Best-effort - Set OOM_SCORE_ADJ: 1000 - So processes in best-effort containers will have an OOM_SCORE of 1000

Guaranteed - Set OOM_SCORE_ADJ: -998 - So processes in guaranteed containers will have an OOM_SCORE of 0 or 1

Burstable - If total memory request > 99.8% of available memory, OOM_SCORE_ADJ: 2 - Otherwise, set OOM_SCORE_ADJ to 1000 - 10 * (% of memory requested) - This ensures that the OOM_SCORE of burstable pod is > 1 - If memory request is 0, OOM_SCORE_ADJ is set to 999. - So burstable pods will be killed if they conflict with guaranteed pods - If a burstable pod uses less memory than requested, its OOM_SCORE < 1000 - So best-effort pods will be killed if they conflict with burstable pods using less than requested memory - If a process in burstable pod's container uses more memory than what the container had requested, its OOM_SCORE will be 1000, if not its OOM_SCORE will be < 1000 - Assuming that a container typically has a single big process, if a burstable pod's container that uses more memory than requested conflicts with another burstable pod's container using less memory than requested, the former will be killed - If burstable pod's containers with multiple processes conflict, then the formula for OOM scores is a heuristic, it will not ensure "Request and Limit" guarantees.

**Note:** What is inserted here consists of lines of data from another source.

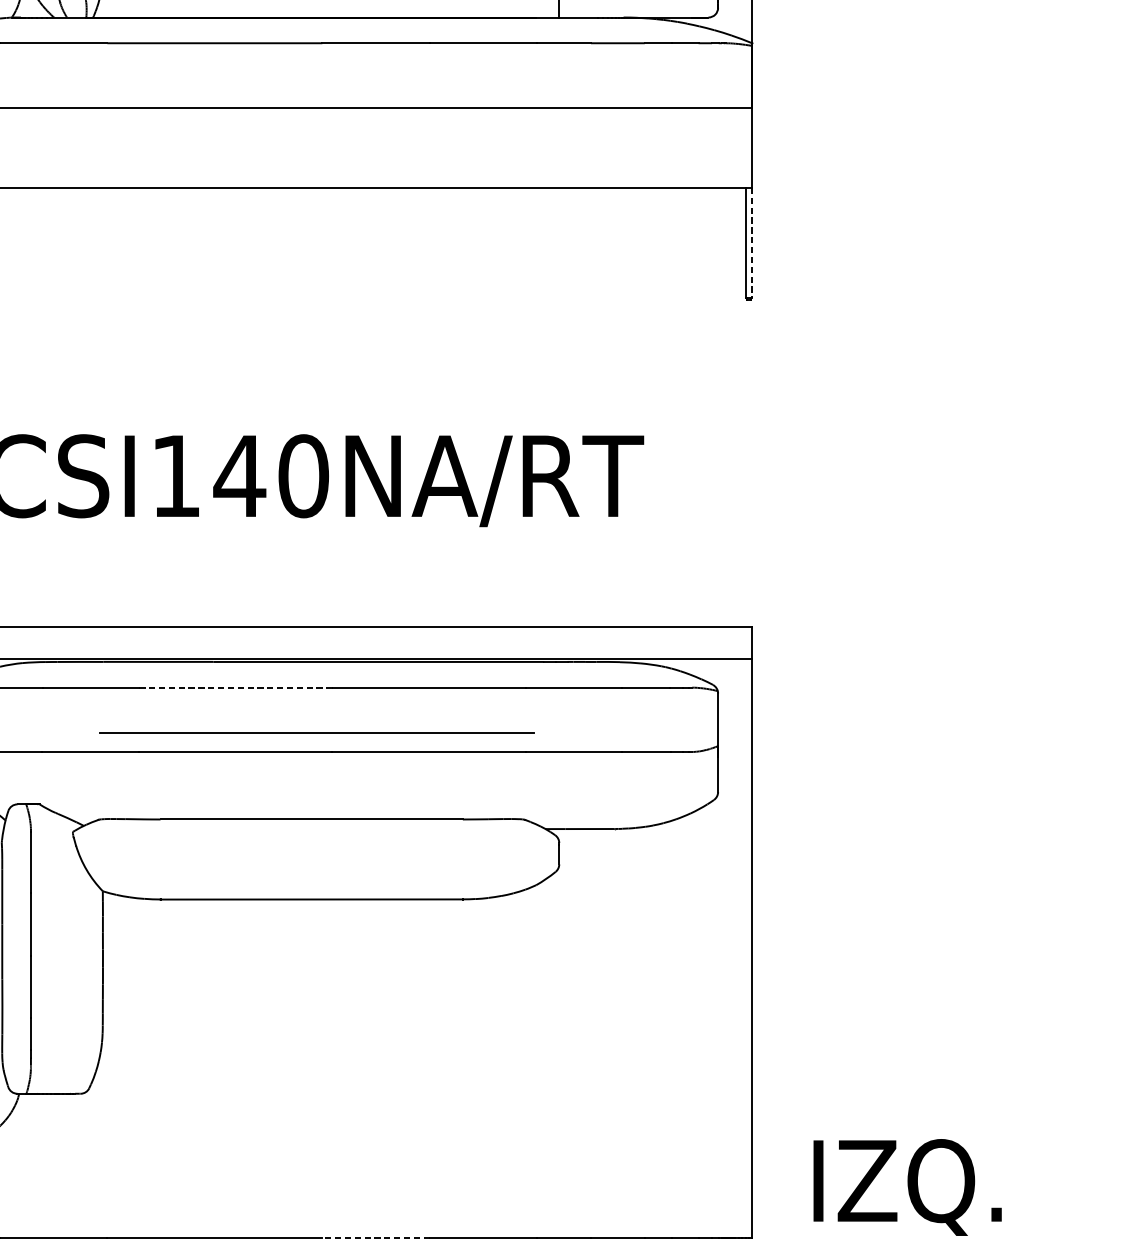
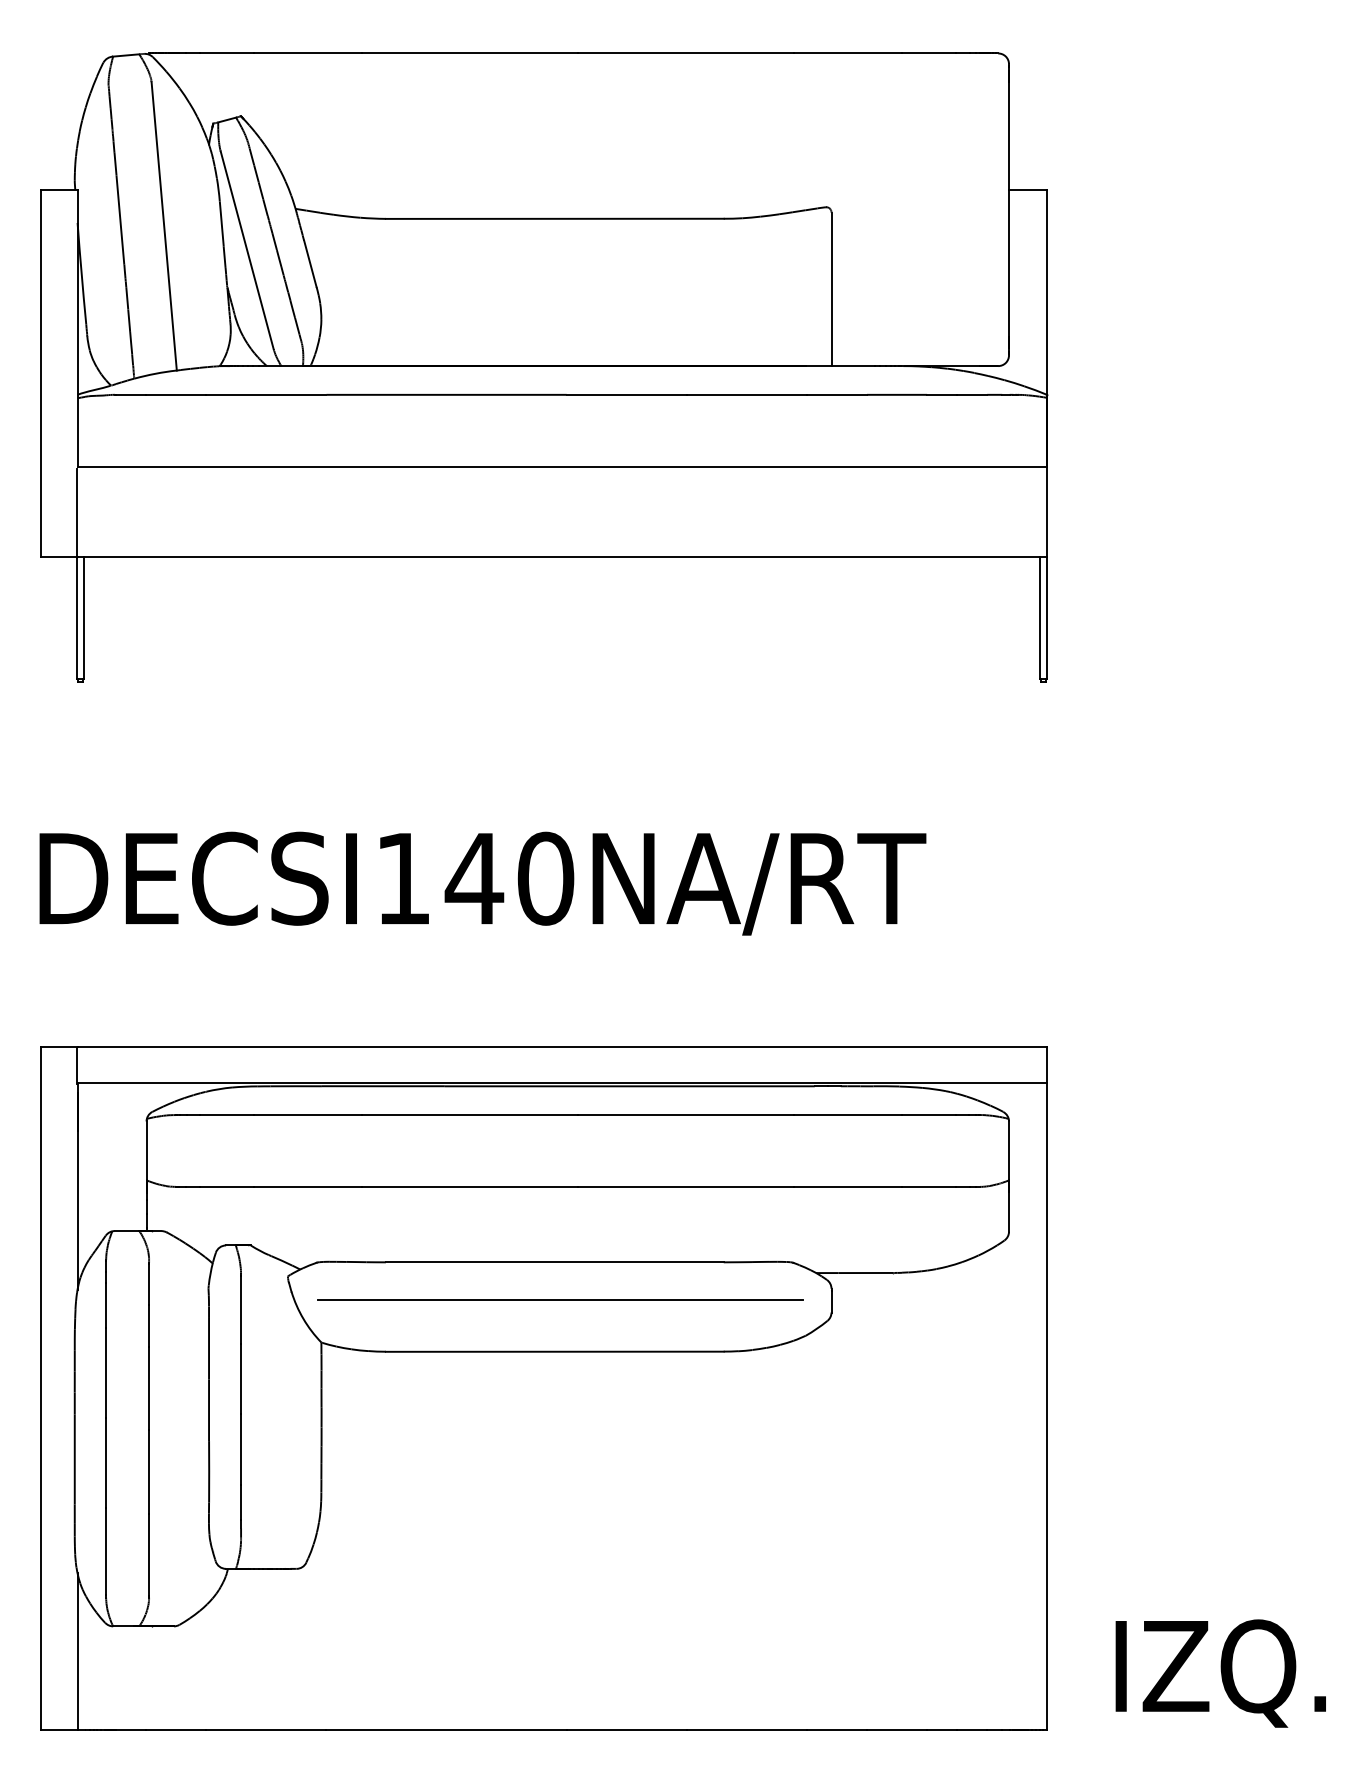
line: (752, 243) -> (1047, 618), dashed -> solid
line: (236, 688) -> (470, 1115), dashed -> solid
line: (316, 731) -> (560, 1299), moved
line: (375, 1237) -> (626, 1729), dashed -> solid

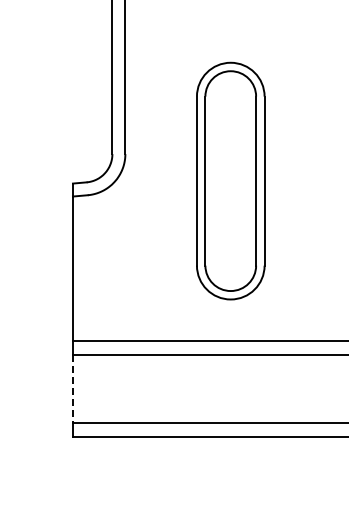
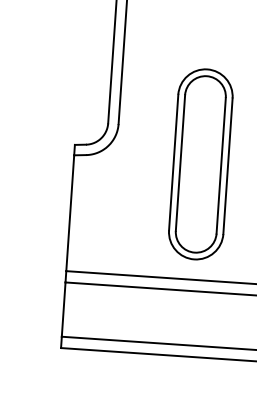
part: (230, 180) -> (200, 163), moved
line: (72, 388) -> (63, 309), dashed -> solid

Pod infra containers or Special Pod init process

  • OOM_SCORE_ADJ: -998

Kubelet, Docker

  • OOM_SCORE_ADJ: -999 (won’t be OOM killed)
  • Hack, because these critical tasks might die if they conflict with guaranteed containers. In the future, we should place all user-pods into a separate cgroup, and set a limit on the memory they can consume.

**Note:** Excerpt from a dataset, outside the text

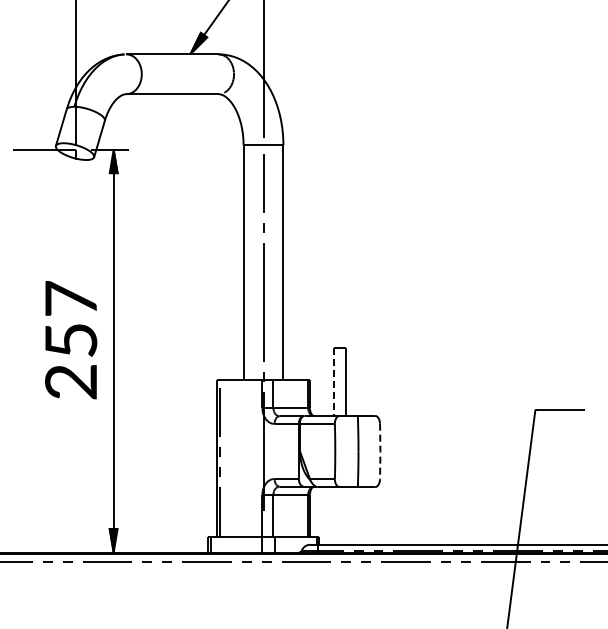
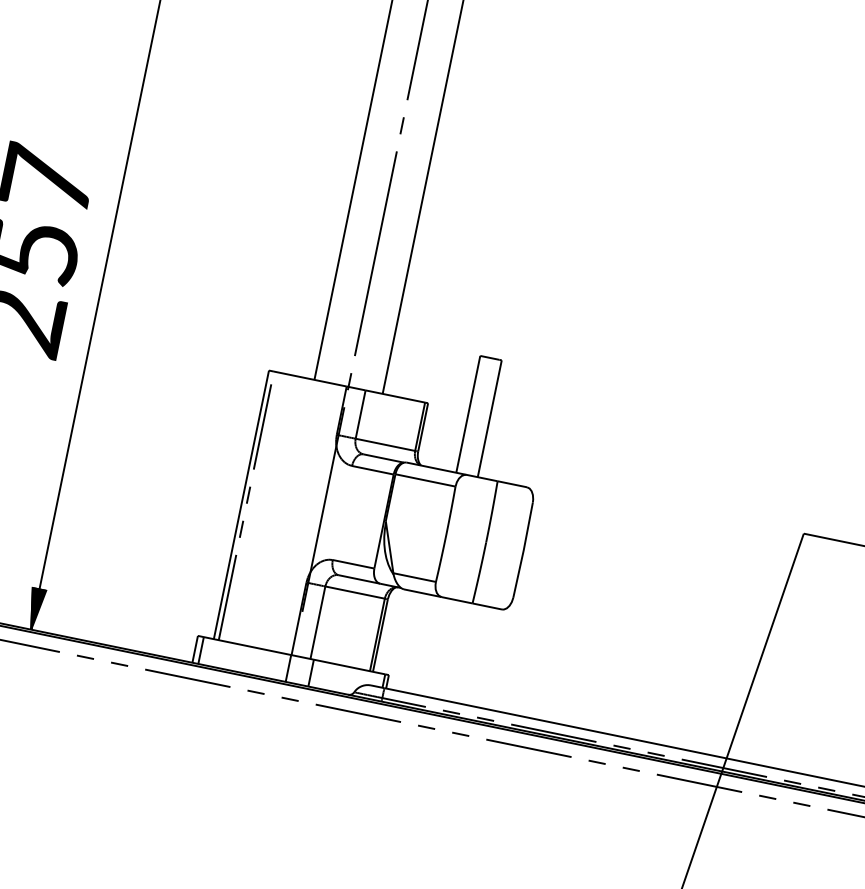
line: (333, 382) -> (467, 415), dashed -> solid
line: (380, 451) -> (523, 550), dashed -> solid

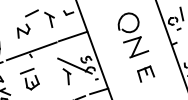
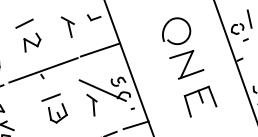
line: (31, 13) -> (23, 23), moved
part: (145, 73) -> (199, 100), size x1.43
part: (29, 79) -> (54, 109), moved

Known issues and possible improvements

The above implementation provides for basic oversubscription with protection, but there are a few known limitations.

Support for Swap

  • The current QoS policy assumes that swap is disabled. If swap is enabled, then resource guarantees (for pods that specify resource requirements) will not hold. For example, suppose 2 guaranteed pods have reached their memory limit. They can continue allocating memory by utilizing disk space. Eventually, if there isn’t enough swap space, processes in the pods might get killed. The node must take into account swap space explicitly for providing deterministic isolation behavior.

Alternative QoS Class Policy

An alternative is to have user-specified numerical priorities that guide Kubelet on which tasks to kill (if the node runs out of memory, lower priority tasks will be killed). A strict hierarchy of user-specified numerical priorities is not desirable because:

  1. Achieved behavior would be emergent based on how users assigned priorities to their pods. No particular SLO could be delivered by the system, and usage would be subject to gaming if not restricted administratively
  2. Changes to desired priority bands would require changes to all user pod configurations.